#### GIVEN RECORDS ####

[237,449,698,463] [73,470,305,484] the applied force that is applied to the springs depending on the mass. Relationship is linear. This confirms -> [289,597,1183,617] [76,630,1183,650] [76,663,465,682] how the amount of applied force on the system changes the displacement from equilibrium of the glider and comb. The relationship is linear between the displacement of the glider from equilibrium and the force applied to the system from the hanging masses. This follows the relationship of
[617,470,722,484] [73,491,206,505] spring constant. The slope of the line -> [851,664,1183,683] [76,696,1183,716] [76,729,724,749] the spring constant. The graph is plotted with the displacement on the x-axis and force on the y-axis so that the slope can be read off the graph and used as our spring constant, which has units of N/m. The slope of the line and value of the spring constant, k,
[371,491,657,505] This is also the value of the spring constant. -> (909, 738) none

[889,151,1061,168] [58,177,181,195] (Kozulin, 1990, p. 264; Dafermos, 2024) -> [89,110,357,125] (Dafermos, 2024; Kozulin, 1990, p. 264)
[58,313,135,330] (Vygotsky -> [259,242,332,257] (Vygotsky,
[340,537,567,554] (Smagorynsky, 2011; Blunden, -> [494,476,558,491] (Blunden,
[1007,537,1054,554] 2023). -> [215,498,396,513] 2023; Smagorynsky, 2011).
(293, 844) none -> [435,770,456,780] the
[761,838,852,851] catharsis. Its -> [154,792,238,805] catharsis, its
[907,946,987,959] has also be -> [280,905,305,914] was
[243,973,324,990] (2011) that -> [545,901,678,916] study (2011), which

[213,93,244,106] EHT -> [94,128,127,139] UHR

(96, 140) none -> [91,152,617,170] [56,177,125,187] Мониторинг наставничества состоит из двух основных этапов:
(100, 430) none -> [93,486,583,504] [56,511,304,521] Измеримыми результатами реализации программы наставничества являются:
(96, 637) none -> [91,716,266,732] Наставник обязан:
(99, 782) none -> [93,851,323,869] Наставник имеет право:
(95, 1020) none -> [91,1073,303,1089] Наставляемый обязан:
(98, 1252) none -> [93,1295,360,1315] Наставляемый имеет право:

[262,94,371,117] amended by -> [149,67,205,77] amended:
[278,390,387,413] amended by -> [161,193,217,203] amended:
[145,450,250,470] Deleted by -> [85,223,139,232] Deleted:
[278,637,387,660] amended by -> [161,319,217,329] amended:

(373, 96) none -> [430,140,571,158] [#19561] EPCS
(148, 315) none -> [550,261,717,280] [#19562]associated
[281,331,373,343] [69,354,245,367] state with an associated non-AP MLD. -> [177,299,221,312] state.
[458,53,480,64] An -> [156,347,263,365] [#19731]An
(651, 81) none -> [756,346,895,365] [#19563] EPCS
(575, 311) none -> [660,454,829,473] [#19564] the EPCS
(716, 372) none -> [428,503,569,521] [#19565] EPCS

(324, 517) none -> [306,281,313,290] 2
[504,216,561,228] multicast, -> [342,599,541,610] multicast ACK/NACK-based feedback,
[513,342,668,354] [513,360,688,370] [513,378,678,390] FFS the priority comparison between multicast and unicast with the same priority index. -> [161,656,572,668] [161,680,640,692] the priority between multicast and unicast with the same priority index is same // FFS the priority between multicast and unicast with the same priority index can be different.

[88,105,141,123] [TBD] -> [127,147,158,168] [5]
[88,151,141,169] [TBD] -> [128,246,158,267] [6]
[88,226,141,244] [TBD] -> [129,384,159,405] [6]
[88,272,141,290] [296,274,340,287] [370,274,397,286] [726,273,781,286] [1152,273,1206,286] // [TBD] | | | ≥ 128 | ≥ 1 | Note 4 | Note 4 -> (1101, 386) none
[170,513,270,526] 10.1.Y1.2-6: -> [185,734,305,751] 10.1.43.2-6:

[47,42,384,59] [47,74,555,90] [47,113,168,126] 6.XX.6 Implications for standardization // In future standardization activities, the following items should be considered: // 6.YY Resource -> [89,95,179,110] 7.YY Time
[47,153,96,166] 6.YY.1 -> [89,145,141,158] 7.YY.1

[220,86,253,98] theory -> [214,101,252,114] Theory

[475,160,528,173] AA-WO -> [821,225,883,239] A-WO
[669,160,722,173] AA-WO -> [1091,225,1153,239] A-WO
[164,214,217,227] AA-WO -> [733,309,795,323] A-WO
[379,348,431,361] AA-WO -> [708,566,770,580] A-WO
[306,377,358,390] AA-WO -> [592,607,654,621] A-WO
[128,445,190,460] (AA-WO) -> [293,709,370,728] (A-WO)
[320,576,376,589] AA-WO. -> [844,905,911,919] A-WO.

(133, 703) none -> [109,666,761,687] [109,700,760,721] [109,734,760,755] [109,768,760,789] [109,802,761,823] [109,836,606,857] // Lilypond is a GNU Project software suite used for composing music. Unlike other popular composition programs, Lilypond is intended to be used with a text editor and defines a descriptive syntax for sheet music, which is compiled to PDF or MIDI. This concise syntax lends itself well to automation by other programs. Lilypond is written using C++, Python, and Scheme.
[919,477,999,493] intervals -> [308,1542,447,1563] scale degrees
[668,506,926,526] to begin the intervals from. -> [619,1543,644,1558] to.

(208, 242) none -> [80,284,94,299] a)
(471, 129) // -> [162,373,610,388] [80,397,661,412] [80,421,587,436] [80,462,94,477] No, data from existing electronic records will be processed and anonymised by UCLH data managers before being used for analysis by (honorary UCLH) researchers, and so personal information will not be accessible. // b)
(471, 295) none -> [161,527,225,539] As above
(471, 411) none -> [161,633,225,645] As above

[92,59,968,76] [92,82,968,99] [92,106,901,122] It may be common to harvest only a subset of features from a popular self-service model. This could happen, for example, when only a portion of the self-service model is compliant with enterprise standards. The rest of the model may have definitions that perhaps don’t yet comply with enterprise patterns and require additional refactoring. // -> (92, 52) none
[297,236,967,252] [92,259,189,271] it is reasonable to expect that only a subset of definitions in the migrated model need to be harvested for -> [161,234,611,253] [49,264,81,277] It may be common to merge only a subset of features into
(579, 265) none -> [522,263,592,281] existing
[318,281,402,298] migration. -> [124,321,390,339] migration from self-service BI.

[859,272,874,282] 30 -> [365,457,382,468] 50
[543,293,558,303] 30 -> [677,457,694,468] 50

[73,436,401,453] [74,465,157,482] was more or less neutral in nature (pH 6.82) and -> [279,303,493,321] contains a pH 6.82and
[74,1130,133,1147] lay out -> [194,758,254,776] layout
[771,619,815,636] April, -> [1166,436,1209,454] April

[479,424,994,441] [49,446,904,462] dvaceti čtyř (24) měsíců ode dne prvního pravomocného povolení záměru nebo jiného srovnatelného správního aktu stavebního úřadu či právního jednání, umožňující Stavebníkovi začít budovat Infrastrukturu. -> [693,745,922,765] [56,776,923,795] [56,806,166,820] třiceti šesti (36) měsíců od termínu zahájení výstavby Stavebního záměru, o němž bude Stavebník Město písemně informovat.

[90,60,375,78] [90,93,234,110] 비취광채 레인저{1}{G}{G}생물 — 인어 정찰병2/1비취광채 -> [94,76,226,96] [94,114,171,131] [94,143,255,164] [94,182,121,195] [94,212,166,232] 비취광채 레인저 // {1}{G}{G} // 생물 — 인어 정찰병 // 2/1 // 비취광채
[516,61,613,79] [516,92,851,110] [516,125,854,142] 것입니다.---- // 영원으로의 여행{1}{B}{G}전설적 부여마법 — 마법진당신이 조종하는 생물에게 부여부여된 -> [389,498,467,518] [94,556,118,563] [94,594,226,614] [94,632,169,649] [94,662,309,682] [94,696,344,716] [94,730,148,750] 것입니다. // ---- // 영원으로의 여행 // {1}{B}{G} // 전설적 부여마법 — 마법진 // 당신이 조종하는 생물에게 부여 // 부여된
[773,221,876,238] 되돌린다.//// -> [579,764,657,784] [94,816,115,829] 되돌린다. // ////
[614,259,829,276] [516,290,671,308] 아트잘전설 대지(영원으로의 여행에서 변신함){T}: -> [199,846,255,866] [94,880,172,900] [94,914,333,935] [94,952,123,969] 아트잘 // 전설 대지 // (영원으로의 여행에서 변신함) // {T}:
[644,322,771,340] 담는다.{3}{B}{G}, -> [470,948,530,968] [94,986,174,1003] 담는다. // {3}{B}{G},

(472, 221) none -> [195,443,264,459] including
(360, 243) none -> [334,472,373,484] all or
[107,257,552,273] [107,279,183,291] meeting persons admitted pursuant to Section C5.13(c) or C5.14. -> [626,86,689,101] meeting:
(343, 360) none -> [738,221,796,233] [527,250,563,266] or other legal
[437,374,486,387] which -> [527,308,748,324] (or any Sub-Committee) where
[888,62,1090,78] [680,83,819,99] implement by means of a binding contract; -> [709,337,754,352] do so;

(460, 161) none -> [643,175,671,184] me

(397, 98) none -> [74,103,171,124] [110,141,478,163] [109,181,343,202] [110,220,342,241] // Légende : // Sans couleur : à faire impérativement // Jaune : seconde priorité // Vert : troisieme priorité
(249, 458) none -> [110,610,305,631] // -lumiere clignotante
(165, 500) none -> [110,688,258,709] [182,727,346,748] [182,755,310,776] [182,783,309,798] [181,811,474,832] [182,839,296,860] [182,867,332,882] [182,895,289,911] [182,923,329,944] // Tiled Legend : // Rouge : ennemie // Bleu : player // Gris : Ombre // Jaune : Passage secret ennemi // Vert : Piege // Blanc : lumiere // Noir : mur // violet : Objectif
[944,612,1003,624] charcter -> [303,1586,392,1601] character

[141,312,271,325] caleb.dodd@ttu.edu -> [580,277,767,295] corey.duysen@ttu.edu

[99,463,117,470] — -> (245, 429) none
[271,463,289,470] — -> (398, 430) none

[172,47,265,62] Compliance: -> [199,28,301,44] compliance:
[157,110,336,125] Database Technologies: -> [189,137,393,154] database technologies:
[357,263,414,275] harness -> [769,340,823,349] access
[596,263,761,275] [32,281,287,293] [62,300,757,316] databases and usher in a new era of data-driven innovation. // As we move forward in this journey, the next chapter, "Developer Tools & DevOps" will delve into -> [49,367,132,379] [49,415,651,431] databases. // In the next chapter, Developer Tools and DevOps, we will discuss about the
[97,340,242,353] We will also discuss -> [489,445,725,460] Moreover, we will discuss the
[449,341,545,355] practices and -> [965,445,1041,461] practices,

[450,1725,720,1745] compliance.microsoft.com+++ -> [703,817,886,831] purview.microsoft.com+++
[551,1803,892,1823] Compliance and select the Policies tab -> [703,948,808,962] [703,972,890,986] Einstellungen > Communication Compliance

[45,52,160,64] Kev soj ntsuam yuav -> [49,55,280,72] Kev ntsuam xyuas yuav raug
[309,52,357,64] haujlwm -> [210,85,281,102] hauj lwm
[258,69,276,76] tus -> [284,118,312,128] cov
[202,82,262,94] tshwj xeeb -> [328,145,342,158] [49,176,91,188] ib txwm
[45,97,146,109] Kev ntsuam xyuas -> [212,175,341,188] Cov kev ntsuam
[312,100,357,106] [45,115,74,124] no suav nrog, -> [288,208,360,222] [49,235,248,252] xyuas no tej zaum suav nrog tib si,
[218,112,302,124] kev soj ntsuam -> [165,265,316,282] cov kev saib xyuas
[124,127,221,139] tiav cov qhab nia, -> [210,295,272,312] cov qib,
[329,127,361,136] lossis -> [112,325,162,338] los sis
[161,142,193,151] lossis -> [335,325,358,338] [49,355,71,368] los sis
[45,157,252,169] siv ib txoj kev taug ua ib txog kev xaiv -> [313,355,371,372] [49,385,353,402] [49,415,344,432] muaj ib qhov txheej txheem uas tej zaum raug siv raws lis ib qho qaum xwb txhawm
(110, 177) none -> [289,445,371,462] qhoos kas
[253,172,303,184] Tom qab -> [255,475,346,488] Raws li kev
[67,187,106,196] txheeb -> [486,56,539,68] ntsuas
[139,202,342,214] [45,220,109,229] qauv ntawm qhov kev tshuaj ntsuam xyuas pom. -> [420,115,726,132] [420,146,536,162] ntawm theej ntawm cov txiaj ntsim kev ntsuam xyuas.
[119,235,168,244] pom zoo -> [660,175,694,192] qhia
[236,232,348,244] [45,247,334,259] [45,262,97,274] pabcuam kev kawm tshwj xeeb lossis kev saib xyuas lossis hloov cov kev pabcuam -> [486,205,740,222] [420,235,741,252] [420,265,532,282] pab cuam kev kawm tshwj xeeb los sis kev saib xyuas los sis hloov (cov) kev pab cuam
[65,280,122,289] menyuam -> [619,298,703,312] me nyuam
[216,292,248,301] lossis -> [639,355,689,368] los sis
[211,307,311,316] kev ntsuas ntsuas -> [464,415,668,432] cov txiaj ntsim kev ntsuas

####

REQUIRED WORK: Go through the data and show every line where "associated" occurs.

WRITTEN SOLUTION:
(148, 315) none -> [550,261,717,280] [#19562]associated
[281,331,373,343] [69,354,245,367] state with an associated non-AP MLD. -> [177,299,221,312] state.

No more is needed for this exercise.